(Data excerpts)
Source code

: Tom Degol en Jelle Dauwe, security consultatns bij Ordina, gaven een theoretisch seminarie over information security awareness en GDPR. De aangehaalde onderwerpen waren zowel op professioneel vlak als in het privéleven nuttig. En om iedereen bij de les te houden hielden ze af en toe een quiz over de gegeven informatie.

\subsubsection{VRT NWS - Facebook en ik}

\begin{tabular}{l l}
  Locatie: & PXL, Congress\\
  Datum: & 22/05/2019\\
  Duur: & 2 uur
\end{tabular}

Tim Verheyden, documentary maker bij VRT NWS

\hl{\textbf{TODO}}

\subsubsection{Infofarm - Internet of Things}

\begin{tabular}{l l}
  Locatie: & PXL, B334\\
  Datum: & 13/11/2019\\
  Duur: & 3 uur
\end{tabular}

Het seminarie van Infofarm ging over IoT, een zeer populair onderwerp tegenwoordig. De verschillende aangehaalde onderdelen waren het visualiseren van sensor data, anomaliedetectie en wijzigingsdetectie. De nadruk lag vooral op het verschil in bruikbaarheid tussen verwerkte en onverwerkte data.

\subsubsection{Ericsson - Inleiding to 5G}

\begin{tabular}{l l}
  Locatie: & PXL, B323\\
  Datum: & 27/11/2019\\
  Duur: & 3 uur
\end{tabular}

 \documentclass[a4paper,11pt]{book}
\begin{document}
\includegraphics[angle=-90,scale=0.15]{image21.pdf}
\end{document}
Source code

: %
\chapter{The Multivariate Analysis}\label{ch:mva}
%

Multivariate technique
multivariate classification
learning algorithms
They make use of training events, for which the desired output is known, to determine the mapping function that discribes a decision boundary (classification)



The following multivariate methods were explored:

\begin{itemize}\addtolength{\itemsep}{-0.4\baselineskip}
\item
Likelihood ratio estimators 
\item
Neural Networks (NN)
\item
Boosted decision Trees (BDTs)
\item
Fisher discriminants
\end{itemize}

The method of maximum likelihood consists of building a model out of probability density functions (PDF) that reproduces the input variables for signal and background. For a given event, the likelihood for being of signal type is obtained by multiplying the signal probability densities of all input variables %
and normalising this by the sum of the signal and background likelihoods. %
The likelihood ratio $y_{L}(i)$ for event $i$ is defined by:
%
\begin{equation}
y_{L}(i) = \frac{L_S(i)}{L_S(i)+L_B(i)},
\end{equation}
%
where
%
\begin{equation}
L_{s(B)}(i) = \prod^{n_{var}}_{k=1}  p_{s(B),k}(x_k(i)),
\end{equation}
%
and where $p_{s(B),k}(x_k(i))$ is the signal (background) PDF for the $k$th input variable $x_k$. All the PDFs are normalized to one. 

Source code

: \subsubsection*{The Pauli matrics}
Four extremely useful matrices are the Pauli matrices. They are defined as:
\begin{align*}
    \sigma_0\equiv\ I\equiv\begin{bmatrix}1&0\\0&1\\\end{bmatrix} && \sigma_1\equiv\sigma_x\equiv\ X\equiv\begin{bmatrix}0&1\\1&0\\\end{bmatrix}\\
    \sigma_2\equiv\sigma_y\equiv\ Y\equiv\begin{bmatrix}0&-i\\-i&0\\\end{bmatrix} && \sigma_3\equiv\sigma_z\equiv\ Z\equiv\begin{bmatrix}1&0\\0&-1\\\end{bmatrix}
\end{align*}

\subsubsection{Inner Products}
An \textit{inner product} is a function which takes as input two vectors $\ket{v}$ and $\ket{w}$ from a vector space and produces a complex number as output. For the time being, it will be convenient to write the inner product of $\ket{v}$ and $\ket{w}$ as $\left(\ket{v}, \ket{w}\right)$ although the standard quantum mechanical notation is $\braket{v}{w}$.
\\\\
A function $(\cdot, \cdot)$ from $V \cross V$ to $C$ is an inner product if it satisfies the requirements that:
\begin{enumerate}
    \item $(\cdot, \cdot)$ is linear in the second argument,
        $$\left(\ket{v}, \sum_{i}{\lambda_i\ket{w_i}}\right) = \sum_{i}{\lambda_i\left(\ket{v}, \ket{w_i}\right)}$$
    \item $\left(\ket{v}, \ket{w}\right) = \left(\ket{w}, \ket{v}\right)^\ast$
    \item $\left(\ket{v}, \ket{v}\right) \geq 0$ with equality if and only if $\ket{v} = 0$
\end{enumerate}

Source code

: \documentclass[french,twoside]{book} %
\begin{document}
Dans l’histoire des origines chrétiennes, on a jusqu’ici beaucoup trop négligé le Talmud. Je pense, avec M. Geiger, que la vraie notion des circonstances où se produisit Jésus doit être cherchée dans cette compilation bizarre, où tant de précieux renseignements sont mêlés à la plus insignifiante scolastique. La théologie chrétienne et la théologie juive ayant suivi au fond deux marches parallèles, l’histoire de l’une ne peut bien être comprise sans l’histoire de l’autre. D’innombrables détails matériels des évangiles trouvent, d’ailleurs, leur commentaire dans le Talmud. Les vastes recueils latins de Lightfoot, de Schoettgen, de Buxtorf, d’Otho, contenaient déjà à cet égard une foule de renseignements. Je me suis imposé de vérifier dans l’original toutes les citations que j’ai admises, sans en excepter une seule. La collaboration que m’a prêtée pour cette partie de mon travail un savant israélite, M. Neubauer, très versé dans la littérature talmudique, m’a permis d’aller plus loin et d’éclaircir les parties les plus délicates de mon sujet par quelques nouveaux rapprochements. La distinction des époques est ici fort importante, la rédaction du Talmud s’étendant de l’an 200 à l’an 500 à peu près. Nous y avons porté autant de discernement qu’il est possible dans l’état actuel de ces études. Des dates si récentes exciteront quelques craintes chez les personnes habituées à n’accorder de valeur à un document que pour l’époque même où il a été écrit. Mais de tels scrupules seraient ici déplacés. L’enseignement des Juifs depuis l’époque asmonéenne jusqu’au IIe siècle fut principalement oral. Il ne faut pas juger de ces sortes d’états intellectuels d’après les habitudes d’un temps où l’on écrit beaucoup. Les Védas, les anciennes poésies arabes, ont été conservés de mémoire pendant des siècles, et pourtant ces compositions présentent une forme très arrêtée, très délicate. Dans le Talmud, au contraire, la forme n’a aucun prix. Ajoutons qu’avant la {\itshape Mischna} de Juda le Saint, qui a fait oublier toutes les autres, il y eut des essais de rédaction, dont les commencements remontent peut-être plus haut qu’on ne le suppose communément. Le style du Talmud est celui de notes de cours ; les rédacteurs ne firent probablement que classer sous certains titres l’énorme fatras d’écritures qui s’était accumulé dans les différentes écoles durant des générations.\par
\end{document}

...

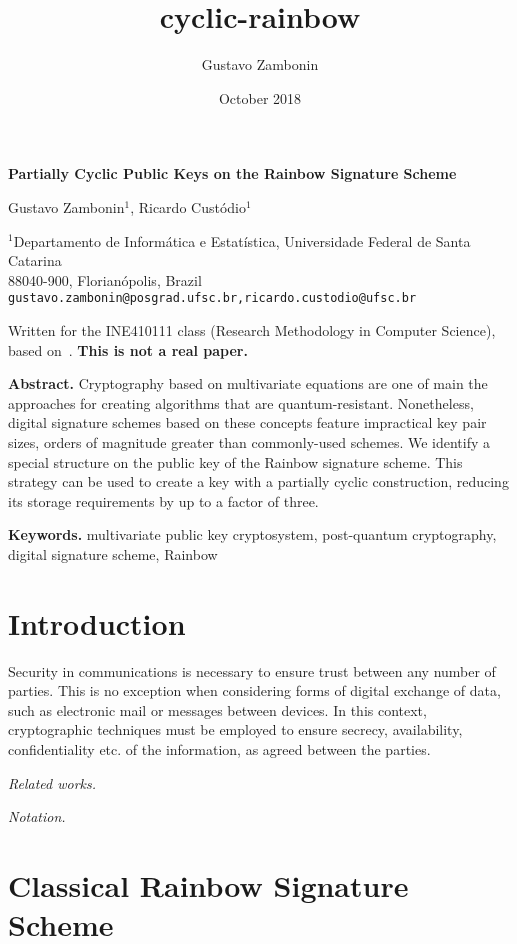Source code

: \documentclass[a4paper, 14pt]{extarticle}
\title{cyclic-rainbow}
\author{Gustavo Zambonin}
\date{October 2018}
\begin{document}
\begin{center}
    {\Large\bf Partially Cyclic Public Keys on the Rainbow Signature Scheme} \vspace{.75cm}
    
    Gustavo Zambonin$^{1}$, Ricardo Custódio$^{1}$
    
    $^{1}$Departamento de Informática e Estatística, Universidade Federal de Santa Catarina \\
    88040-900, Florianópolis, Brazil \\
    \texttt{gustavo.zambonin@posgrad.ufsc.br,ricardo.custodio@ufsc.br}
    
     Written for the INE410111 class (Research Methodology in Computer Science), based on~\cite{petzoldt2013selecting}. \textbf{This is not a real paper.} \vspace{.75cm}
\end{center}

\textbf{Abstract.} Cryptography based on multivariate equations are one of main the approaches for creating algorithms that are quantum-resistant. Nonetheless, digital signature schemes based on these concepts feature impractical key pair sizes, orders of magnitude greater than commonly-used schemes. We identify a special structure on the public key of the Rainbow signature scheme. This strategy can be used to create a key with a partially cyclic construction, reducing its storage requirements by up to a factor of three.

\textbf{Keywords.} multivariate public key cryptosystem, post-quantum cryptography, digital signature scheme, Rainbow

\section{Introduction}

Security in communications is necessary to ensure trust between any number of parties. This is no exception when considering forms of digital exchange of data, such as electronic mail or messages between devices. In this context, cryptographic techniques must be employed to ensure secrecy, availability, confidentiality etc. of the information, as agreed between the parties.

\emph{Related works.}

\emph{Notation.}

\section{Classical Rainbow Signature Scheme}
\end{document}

Work instruction - Taking the line with "Datum: & 27/11/2019\\" as the first and the line with "learning algorithms" as the last, retype that stretch of the data above exactly, with no other lines.

Solution for this task -
  Datum: & 27/11/2019\\
  Duur: & 3 uur
\end{tabular}

 \documentclass[a4paper,11pt]{book}
\begin{document}
\includegraphics[angle=-90,scale=0.15]{image21.pdf}
\end{document}
Source code

: %
\chapter{The Multivariate Analysis}\label{ch:mva}
%

Multivariate technique
multivariate classification
learning algorithms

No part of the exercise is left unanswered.